** Available records follows **
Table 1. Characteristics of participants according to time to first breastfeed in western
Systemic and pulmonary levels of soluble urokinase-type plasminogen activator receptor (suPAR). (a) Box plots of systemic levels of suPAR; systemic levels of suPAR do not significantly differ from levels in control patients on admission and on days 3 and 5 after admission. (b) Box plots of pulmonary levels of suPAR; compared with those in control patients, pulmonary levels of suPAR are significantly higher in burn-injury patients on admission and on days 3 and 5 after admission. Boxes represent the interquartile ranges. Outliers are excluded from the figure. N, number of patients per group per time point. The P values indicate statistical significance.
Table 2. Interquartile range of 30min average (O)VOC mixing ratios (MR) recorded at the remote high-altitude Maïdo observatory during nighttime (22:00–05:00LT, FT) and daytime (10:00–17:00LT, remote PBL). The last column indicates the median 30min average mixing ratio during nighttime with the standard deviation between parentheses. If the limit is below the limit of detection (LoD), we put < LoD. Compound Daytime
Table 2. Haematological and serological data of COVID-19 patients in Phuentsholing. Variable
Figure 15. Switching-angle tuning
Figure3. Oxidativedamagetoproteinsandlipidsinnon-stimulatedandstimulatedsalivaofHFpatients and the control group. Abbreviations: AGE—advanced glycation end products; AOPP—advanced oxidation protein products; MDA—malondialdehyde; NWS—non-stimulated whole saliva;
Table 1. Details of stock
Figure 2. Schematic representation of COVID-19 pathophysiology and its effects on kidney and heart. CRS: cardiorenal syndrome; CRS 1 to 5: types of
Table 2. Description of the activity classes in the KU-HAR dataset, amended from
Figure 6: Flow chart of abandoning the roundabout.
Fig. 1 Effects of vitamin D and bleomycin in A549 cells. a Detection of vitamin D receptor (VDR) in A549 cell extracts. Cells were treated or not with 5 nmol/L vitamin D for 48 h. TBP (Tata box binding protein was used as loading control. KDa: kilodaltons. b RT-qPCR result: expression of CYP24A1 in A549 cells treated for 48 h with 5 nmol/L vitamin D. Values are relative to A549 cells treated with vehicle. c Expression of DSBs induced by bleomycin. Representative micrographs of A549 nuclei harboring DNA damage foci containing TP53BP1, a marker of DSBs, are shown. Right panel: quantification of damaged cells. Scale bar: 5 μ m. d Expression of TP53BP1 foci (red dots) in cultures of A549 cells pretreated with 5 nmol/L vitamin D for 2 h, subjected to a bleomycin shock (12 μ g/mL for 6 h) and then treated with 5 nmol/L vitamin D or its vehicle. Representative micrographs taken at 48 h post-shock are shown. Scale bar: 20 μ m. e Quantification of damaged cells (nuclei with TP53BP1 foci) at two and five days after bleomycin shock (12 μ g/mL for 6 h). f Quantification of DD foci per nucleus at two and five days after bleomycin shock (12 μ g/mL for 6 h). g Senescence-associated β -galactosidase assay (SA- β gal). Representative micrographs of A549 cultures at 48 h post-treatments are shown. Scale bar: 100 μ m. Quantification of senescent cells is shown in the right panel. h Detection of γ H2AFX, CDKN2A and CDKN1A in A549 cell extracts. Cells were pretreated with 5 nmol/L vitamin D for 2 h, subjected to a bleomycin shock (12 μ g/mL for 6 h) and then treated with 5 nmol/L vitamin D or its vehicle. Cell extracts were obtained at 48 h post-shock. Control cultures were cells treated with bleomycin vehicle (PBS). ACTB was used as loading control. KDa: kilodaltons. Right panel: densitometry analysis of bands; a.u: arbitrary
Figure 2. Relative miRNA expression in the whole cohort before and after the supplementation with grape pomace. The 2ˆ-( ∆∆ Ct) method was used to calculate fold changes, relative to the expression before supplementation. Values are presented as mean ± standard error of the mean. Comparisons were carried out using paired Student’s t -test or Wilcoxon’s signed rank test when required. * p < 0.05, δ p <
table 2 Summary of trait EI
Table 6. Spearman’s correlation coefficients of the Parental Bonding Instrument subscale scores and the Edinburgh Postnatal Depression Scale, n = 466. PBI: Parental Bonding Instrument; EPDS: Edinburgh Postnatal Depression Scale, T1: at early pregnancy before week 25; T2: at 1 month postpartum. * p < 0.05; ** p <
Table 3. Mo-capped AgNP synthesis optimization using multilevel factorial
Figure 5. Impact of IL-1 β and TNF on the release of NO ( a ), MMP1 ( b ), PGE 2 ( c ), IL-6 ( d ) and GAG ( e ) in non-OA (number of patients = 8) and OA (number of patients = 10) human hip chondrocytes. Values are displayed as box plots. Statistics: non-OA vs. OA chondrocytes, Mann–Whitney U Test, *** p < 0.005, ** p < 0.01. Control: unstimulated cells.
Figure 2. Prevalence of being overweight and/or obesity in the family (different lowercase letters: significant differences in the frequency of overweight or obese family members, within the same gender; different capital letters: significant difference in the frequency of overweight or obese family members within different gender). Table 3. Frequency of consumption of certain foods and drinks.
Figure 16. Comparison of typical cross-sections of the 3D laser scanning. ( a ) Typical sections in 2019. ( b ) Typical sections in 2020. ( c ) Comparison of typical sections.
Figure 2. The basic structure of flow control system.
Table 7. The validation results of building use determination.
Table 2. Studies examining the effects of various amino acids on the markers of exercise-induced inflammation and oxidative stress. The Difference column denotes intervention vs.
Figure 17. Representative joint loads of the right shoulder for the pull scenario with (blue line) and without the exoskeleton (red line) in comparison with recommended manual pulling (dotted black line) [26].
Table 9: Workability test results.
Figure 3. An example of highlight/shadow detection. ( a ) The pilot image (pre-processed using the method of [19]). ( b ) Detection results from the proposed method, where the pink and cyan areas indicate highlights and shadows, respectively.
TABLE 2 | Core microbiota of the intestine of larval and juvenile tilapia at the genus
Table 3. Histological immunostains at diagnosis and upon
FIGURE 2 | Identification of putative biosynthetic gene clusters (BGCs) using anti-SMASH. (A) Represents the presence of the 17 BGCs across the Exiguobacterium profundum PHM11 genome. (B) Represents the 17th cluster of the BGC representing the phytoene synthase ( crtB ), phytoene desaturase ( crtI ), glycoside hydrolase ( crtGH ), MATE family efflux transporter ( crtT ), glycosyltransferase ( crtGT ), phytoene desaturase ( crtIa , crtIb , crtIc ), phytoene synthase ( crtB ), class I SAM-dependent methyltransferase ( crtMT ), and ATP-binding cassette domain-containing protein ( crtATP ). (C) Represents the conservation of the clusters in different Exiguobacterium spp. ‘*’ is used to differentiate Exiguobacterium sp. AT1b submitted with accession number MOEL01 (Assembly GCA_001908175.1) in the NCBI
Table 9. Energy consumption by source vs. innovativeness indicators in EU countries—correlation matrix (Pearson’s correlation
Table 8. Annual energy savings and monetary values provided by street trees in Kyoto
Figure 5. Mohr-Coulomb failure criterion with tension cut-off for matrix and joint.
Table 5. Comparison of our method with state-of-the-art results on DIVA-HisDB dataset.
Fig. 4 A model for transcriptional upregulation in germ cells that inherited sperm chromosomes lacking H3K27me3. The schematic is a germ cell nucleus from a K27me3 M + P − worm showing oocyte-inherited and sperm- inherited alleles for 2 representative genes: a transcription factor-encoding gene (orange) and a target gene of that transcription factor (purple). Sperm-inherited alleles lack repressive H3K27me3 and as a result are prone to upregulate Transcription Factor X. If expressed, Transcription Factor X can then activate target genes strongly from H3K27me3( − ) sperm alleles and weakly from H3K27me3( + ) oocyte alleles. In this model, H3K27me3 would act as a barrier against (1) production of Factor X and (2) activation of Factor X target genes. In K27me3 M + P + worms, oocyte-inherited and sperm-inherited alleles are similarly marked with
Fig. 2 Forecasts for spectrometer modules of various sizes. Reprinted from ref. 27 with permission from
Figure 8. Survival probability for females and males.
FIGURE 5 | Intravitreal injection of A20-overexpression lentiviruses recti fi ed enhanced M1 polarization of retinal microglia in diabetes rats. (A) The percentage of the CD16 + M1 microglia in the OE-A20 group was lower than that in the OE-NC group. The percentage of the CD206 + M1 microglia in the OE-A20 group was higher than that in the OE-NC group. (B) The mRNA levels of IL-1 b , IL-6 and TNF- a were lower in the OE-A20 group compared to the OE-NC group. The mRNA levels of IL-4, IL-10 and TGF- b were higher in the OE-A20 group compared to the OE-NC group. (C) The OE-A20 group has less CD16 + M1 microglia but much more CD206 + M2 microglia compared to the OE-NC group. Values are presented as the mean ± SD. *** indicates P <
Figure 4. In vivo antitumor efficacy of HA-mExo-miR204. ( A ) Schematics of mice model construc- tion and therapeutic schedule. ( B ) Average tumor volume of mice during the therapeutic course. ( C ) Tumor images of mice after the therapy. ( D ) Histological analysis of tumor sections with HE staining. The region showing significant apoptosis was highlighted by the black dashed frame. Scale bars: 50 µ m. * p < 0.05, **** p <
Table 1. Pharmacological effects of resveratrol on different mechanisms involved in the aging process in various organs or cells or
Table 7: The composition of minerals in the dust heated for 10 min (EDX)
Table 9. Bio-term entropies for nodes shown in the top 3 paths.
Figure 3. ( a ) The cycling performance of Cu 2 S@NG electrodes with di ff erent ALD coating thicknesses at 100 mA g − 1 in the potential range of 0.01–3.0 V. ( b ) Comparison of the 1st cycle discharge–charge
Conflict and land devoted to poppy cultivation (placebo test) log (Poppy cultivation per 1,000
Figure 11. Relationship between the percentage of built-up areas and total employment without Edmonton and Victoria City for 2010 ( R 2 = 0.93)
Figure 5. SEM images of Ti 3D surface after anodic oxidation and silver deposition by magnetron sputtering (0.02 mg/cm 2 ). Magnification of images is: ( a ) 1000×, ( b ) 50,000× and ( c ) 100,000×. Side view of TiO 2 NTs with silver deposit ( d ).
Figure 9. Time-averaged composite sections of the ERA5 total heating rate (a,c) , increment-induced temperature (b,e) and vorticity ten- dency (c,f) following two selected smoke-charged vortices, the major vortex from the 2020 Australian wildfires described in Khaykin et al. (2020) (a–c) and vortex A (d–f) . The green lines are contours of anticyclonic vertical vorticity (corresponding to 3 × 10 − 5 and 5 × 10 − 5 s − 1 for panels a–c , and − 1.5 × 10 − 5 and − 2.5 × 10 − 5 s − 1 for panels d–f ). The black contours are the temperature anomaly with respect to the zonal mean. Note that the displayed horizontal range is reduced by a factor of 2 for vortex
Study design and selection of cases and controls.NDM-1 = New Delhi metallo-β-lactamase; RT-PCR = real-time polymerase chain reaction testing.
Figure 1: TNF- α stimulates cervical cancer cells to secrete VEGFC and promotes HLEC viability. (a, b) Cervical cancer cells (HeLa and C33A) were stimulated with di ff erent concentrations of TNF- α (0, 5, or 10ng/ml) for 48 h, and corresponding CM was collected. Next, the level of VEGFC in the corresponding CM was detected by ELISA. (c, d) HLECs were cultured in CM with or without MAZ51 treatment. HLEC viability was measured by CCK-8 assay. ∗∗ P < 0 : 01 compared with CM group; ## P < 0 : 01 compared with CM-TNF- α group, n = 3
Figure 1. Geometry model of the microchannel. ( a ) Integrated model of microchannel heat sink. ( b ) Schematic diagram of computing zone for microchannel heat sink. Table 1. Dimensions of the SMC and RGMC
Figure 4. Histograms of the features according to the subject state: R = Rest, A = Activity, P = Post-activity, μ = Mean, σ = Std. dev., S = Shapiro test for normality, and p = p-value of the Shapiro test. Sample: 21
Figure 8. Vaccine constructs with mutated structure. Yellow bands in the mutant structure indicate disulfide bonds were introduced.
** End of Available records **
Exactly the lines running from the top of the records to the line that contains "Figure 15. Switching-angle tuning", inclusive, must be set down, and nothing more.

*Solution to this task*
Table 1. Characteristics of participants according to time to first breastfeed in western
Systemic and pulmonary levels of soluble urokinase-type plasminogen activator receptor (suPAR). (a) Box plots of systemic levels of suPAR; systemic levels of suPAR do not significantly differ from levels in control patients on admission and on days 3 and 5 after admission. (b) Box plots of pulmonary levels of suPAR; compared with those in control patients, pulmonary levels of suPAR are significantly higher in burn-injury patients on admission and on days 3 and 5 after admission. Boxes represent the interquartile ranges. Outliers are excluded from the figure. N, number of patients per group per time point. The P values indicate statistical significance.
Table 2. Interquartile range of 30min average (O)VOC mixing ratios (MR) recorded at the remote high-altitude Maïdo observatory during nighttime (22:00–05:00LT, FT) and daytime (10:00–17:00LT, remote PBL). The last column indicates the median 30min average mixing ratio during nighttime with the standard deviation between parentheses. If the limit is below the limit of detection (LoD), we put < LoD. Compound Daytime
Table 2. Haematological and serological data of COVID-19 patients in Phuentsholing. Variable
Figure 15. Switching-angle tuning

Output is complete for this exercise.